→ **WHAT IS EXPECTED**
From the records below, copy every line that contains the word "bounding".

→ **DATA FOR PROCESSING**
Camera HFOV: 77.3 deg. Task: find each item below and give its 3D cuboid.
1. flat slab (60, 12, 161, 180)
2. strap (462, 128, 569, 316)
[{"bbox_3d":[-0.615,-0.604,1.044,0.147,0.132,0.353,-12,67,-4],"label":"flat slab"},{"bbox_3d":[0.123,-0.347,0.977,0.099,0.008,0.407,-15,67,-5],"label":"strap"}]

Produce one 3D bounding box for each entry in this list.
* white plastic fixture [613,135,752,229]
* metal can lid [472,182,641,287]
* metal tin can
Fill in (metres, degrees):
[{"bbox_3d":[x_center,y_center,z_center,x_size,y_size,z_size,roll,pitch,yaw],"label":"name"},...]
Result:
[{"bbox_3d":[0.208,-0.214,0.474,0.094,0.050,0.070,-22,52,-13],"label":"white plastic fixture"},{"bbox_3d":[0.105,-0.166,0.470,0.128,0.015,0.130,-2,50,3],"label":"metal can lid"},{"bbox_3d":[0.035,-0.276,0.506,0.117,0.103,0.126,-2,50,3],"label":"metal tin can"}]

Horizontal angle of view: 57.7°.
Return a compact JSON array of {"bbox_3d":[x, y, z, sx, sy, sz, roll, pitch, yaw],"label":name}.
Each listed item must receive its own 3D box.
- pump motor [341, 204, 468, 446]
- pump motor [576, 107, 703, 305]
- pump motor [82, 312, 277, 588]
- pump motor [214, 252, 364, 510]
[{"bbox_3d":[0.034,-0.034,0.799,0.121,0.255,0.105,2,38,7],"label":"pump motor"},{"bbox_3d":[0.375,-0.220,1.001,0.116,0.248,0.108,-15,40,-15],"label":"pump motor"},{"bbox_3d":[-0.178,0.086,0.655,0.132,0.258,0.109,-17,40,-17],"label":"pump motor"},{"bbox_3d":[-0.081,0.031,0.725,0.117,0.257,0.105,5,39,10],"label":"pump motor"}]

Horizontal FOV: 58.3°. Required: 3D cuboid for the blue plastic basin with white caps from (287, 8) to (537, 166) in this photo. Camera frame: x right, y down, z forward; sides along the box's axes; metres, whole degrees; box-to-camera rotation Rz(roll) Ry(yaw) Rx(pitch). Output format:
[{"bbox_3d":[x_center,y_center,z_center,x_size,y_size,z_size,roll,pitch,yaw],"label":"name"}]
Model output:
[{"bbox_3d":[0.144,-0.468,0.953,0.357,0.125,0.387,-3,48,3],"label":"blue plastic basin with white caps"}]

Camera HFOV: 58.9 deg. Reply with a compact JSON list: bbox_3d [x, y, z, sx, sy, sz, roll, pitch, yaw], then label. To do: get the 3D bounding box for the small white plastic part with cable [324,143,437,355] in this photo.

→ **TASK OUTPUT**
Produce one 3D bounding box for each entry in this list.
Camera HFOV: 58.9 deg. Reply with a compact JSON list: bbox_3d [x, y, z, sx, sy, sz, roll, pitch, yaw], then label. To do: get the 3D bounding box for the small white plastic part with cable [324,143,437,355] in this photo.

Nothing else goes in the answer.